■ Written request
Return every line of the records below word for word, omitting the pictures from your answer.
Start of Supplied records
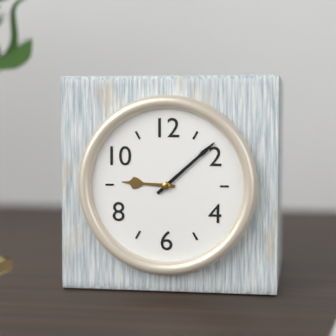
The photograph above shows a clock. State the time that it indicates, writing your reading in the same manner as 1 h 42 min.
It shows 9 h 08 min
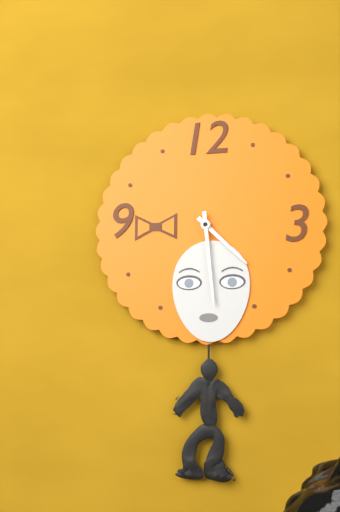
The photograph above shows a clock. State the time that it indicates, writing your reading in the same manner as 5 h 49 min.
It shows 4 h 29 min
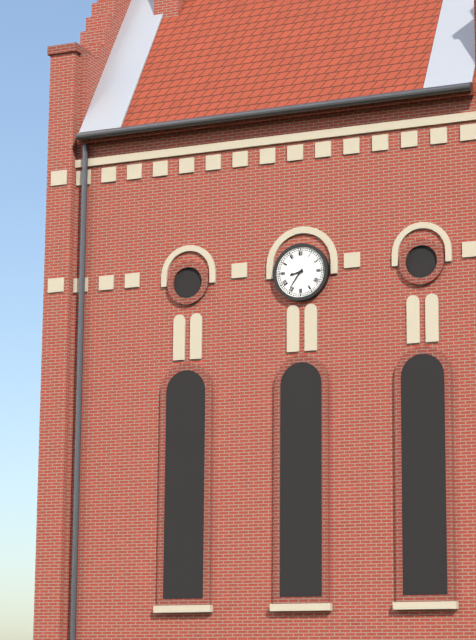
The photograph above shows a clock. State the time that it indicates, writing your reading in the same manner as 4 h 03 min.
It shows 8 h 36 min
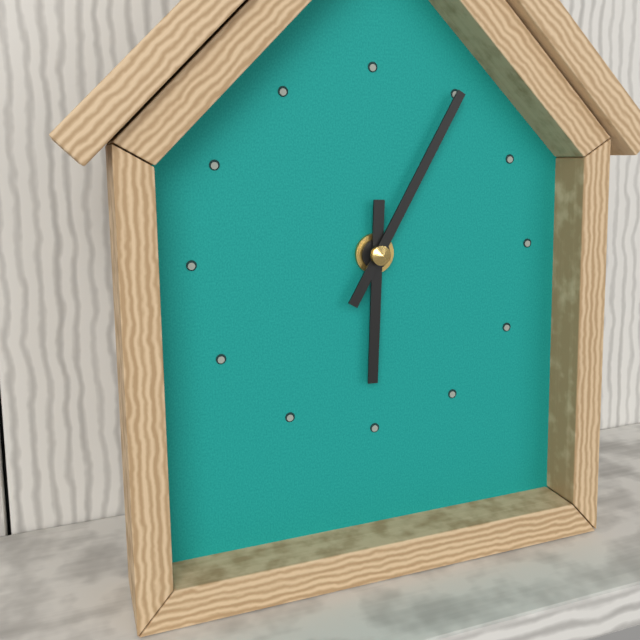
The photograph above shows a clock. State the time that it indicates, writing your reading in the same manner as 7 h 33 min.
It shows 6 h 05 min
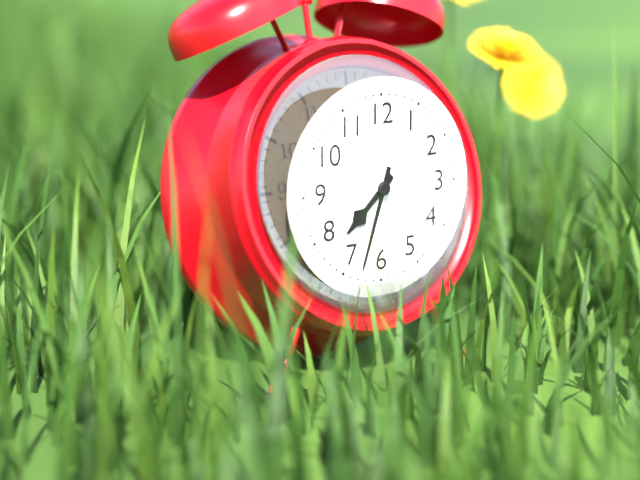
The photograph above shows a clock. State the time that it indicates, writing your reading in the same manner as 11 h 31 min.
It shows 7 h 33 min
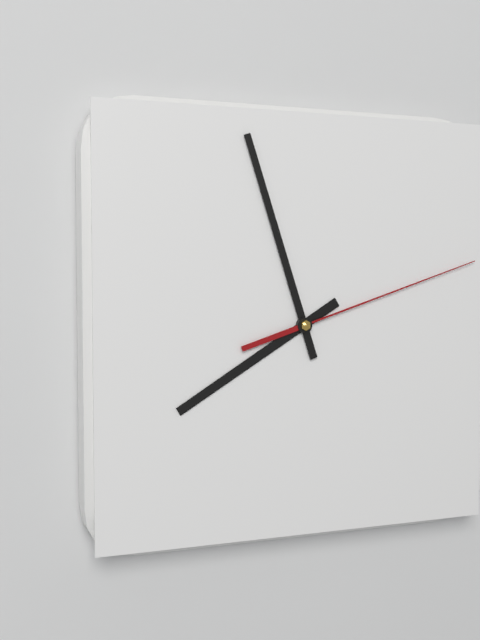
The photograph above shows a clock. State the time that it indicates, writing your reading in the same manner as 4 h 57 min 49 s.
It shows 7 h 57 min 12 s
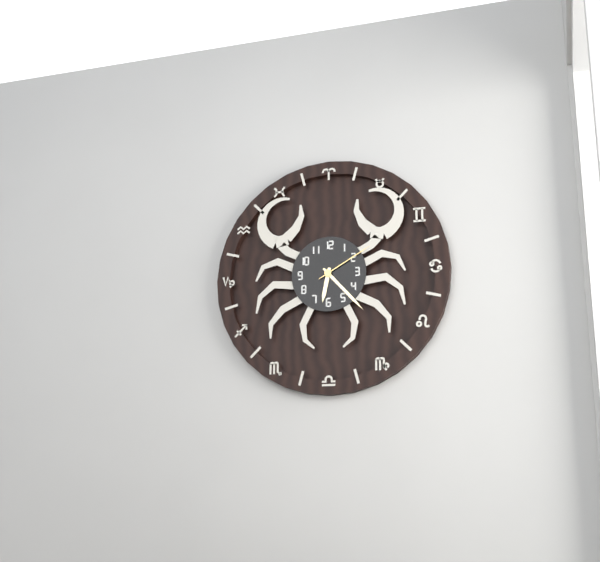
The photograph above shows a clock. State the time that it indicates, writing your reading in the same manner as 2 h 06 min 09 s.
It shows 6 h 23 min 10 s
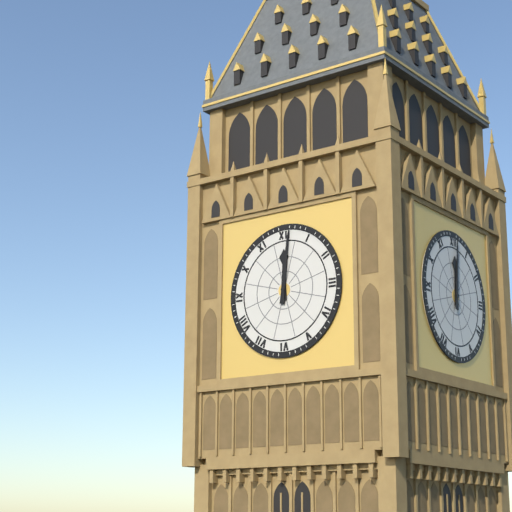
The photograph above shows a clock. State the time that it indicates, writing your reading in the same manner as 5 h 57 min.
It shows 12 h 01 min
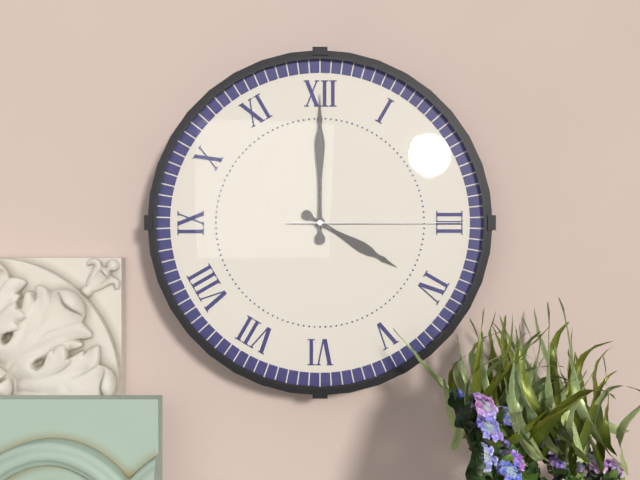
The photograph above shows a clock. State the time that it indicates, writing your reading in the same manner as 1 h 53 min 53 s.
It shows 4 h 00 min 15 s
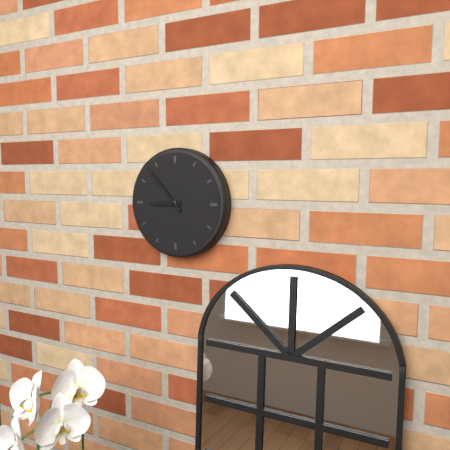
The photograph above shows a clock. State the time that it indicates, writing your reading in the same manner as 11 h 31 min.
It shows 8 h 53 min
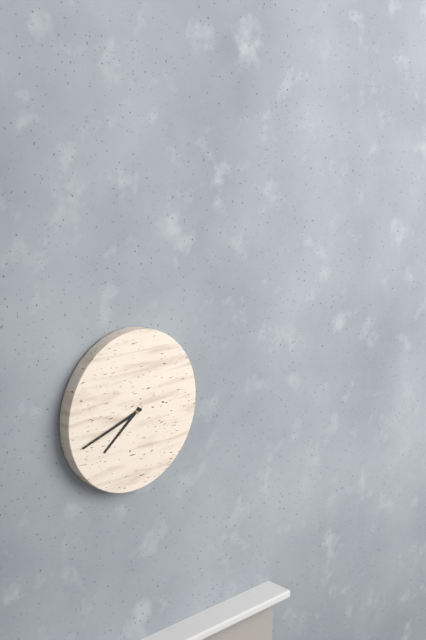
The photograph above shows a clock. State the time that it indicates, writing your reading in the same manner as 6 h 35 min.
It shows 7 h 42 min
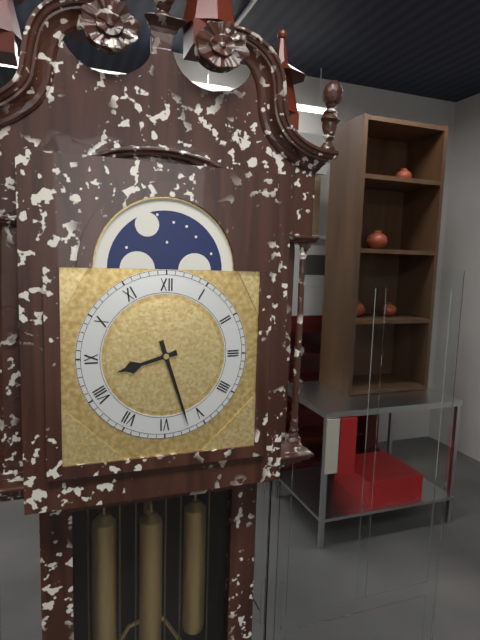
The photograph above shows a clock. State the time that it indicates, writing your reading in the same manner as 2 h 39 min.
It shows 8 h 27 min
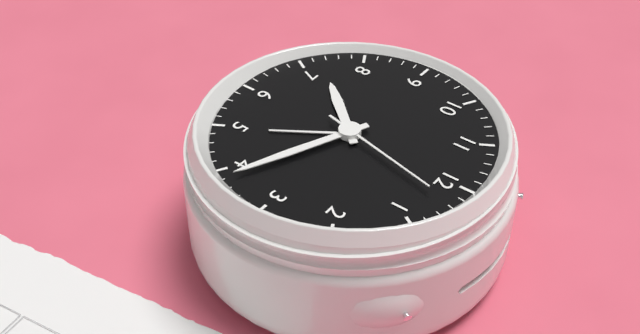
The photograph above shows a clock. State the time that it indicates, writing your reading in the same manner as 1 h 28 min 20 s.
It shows 7 h 19 min 02 s
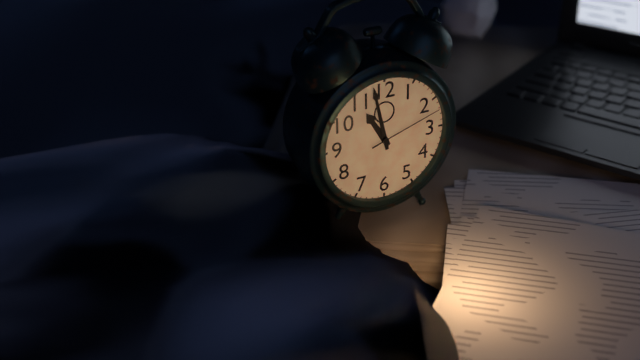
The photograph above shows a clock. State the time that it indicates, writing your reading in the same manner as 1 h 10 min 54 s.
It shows 10 h 58 min 12 s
End of Supplied records
■ Result for this task
The photograph above shows a clock. State the time that it indicates, writing your reading in the same manner as 1 h 42 min.
It shows 9 h 08 min
The photograph above shows a clock. State the time that it indicates, writing your reading in the same manner as 5 h 49 min.
It shows 4 h 29 min
The photograph above shows a clock. State the time that it indicates, writing your reading in the same manner as 4 h 03 min.
It shows 8 h 36 min
The photograph above shows a clock. State the time that it indicates, writing your reading in the same manner as 7 h 33 min.
It shows 6 h 05 min
The photograph above shows a clock. State the time that it indicates, writing your reading in the same manner as 11 h 31 min.
It shows 7 h 33 min
The photograph above shows a clock. State the time that it indicates, writing your reading in the same manner as 4 h 57 min 49 s.
It shows 7 h 57 min 12 s
The photograph above shows a clock. State the time that it indicates, writing your reading in the same manner as 2 h 06 min 09 s.
It shows 6 h 23 min 10 s
The photograph above shows a clock. State the time that it indicates, writing your reading in the same manner as 5 h 57 min.
It shows 12 h 01 min
The photograph above shows a clock. State the time that it indicates, writing your reading in the same manner as 1 h 53 min 53 s.
It shows 4 h 00 min 15 s
The photograph above shows a clock. State the time that it indicates, writing your reading in the same manner as 11 h 31 min.
It shows 8 h 53 min
The photograph above shows a clock. State the time that it indicates, writing your reading in the same manner as 6 h 35 min.
It shows 7 h 42 min
The photograph above shows a clock. State the time that it indicates, writing your reading in the same manner as 2 h 39 min.
It shows 8 h 27 min
The photograph above shows a clock. State the time that it indicates, writing your reading in the same manner as 1 h 28 min 20 s.
It shows 7 h 19 min 02 s
The photograph above shows a clock. State the time that it indicates, writing your reading in the same manner as 1 h 10 min 54 s.
It shows 10 h 58 min 12 s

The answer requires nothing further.